Sep 30, 2008
Liberty debate grabs gold in first two tournemants for the year
by Drew Menard
The Liberty Debate team cleaned up the competition at the season-opening Georgia State Debate Tournament and claimed first place in the novice and junior varsity divisions.
The team of Melanie Darling and Beau Troxclair swept the novice division going 6-0 in the preliminary rounds and 4-0 in the elimination rounds. Maria Eller and Jessica Maddox, Joshua Armstrong and Joseph Autry, and Chelsea Thompson and Tierra Thompson also qualified for the elimination rounds representing Liberty. The dominant Flames went 6-1 in the elimination round. Darling and Troxclair claimed first place overall with Eller and Mattox taking second and Armstrong and Autry finishing in third place. This is the first debate ever for the novice debaters, making Darling and Troxclairs’ undefeated streak all the more phenomenal.
Austin Woodruff and Lincoln Garrett teamed up for the Flames junior varsity division and were awarded first place overall after going undefeated in the preliminary rounds.
The Liberty teams of Amanda Atkins and Katie Jordan, and Jackie Poapst and Ryan Bass both had a 4-2 record going into the elimination rounds. Bass and Poapst claimed victory in their quarterfinal and were then eliminated in a split decision against Florida State in the semi-final round. Garrett and Woodruff defeated Emory University and Louisiana-Lafayette before overcoming Florida State in the finals.
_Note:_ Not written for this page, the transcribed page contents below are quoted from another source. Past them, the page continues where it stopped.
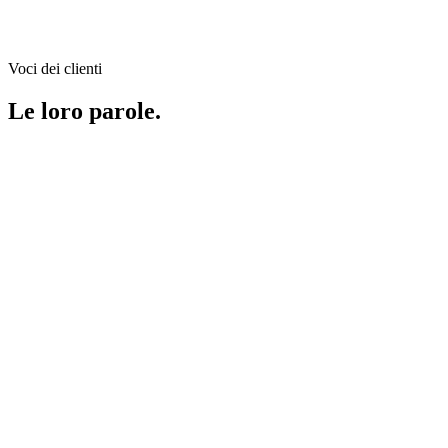
Voci dei clienti
Le loro parole.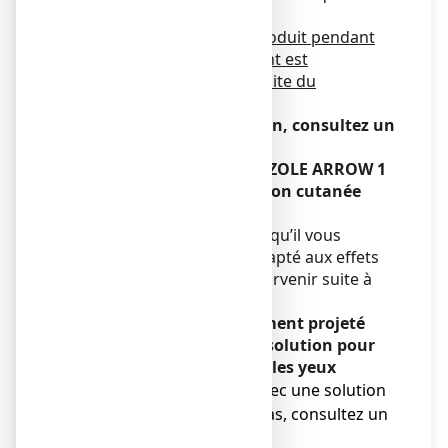
utilisation.
L’utilisation régulière de produit pendant
toute la durée du traitement est
déterminante pour la réussite du
traitement.
En cas de non amélioration, consultez un
médecin.
Si vous avez avalé ECONAZOLE ARROW 1
%, solution pour application cutanée
accidentellement
Consultez un médecin afin qu’il vous
prescrive un traitement adapté aux effets
indésirables qui peuvent survenir suite à
cette ingestion.
Si vous avez accidentellement projeté
ECONAZOLE ARROW 1 %, solution pour
application cutanée dans les yeux
Lavez à l’eau claire ou avec une solution
saline. Si cela ne suffit pas, consultez un
médecin.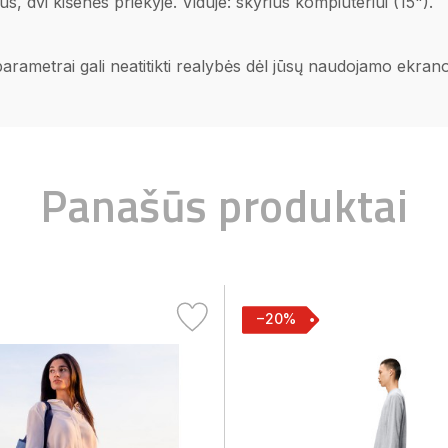
s, dvi kišenės priekyje. Viduje: skyrius kompiuteriui (15").
 parametrai gali neatitikti realybės dėl jūsų naudojamo ekra
Panašūs produktai
−20%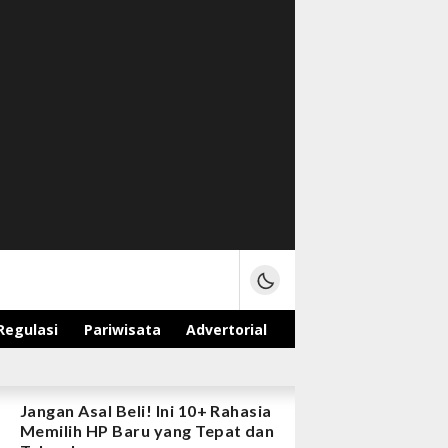
Regulasi
Pariwisata
Advertorial
Jangan Asal Beli! Ini 10+ Rahasia
Memilih HP Baru yang Tepat dan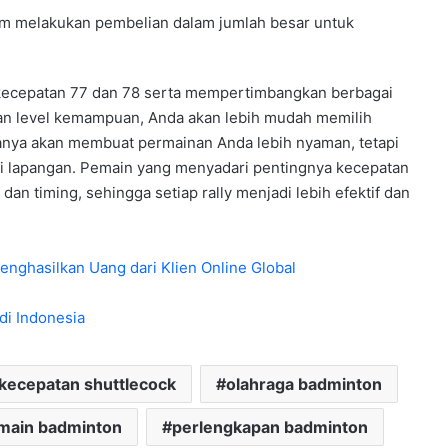
um melakukan pembelian dalam jumlah besar untuk
kecepatan 77 dan 78 serta mempertimbangkan berbagai
 dan level kemampuan, Anda akan lebih mudah memilih
 hanya akan membuat permainan Anda lebih nyaman, tetapi
di lapangan. Pemain yang menyadari pentingnya kecepatan
dan timing, sehingga setiap rally menjadi lebih efektif dan
Menghasilkan Uang dari Klien Online Global
di Indonesia
kecepatan shuttlecock
olahraga badminton
main badminton
perlengkapan badminton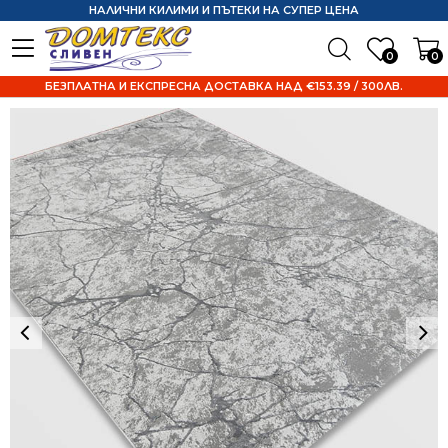
НАЛИЧНИ КИЛИМИ И ПЪТЕКИ НА СУПЕР ЦЕНА
0
0
БЕЗПЛАТНА И ЕКСПРЕСНА ДОСТАВКА НАД €153.39 / 300ЛВ.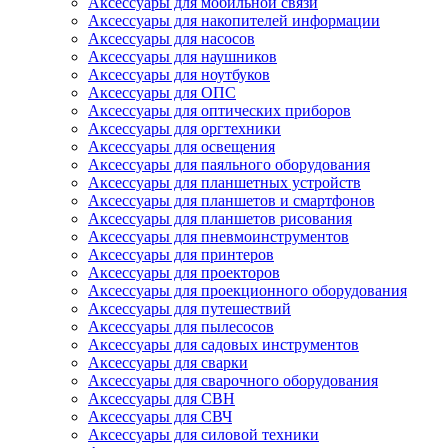
Аксессуары для мобильной связи
Аксессуары для накопителей информации
Аксессуары для насосов
Аксессуары для наушников
Аксессуары для ноутбуков
Аксессуары для ОПС
Аксессуары для оптических приборов
Аксессуары для оргтехники
Аксессуары для освещения
Аксессуары для паяльного оборудования
Аксессуары для планшетных устройств
Аксессуары для планшетов и смартфонов
Аксессуары для планшетов рисования
Аксессуары для пневмоинструментов
Аксессуары для принтеров
Аксессуары для проекторов
Аксессуары для проекционного оборудования
Аксессуары для путешествий
Аксессуары для пылесосов
Аксессуары для садовых инструментов
Аксессуары для сварки
Аксессуары для сварочного оборудования
Аксессуары для СВН
Аксессуары для СВЧ
Аксессуары для силовой техники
The Flames carried their momentum from Georgia State into the Clarion University Debate Tournament this weekend. Led by varsity debaters Stephanie Dillard and Ross Garrett, who took first place in the tournament, Liberty won both the novice and varsity divisions. Thirteen of the 15 teams representing Liberty qualified for the elimination rounds.?
Dillard and Garrett went 5-1 in the preliminary rounds and joined Michelle Oh and Joshua Turnage, Eddie Fitzgerald and Jeff White, and Amy Boyd and Ben Hagwood in the elimination rounds.?Darling and Troxclair extended their unbeaten streak, finishing the tournament 9-0 and claiming first place overall.
Catherine Hardee and Kate Lacaze finished the preliminary rounds 4-2 and went 3-0 in the elimination rounds to meet Darling and Troxclair in the final, setting up an all-Liberty final round.?
Garrett and Woodruff were upset in a split-decision final round, preventing a Liberty sweep in all three divisions. Garrett and Woodruff were 6-0 in the preliminary rounds. ?
The Flames were also dominant in the individual top speaker awards claiming six of the top ten awards in both the varsity and novice divisions and claimed first through sixth place in the junior varsity awards.?
“We hope some of this momentum carries over into the future,” Director of Debate Michael Hall said.
Hall noted that the most outstanding aspect of the Debate Team was its commitment to the team, rather than individual success.
“It was an encouragement to know that our hard work was paying off in our tournaments by our outstanding results as a team,” Darling said.
Three governing intercollegiate debate organizations, the American Debate Association (ADA), the Cross Examination Debate Association (CEDA) and the National Debate Tournament (NDT) award points based on team performance in each tournament that are used to issue mid-season and year-end rankings, according to a press release by the Liberty University
At the conclusion of the 2005-2006 season, Liberty became the first school to win the championship in all three organizations. Liberty reclaimed its triple title after the 2006-2007 season. Liberty claimed the ADA championship in 2008 and took second in both the CEDA and NDT rankings.
Fourteen debaters have returned to the lineup this season, six on the junior varsity team and eight competing at the varsity level. There are 18 new debaters competing at the novice level this season.
This year the resolution, or topic for debate, is “that the United States Federal Government should substantially reduce its agricultural support, at least eliminating nearly all of the domestic subsidies, for biofuels, Concentrated Animal Feeding Operations, corn, cotton, dairy, fisheries, rice, soybeans, sugar and/or wheat,” according to the CEDA Web site.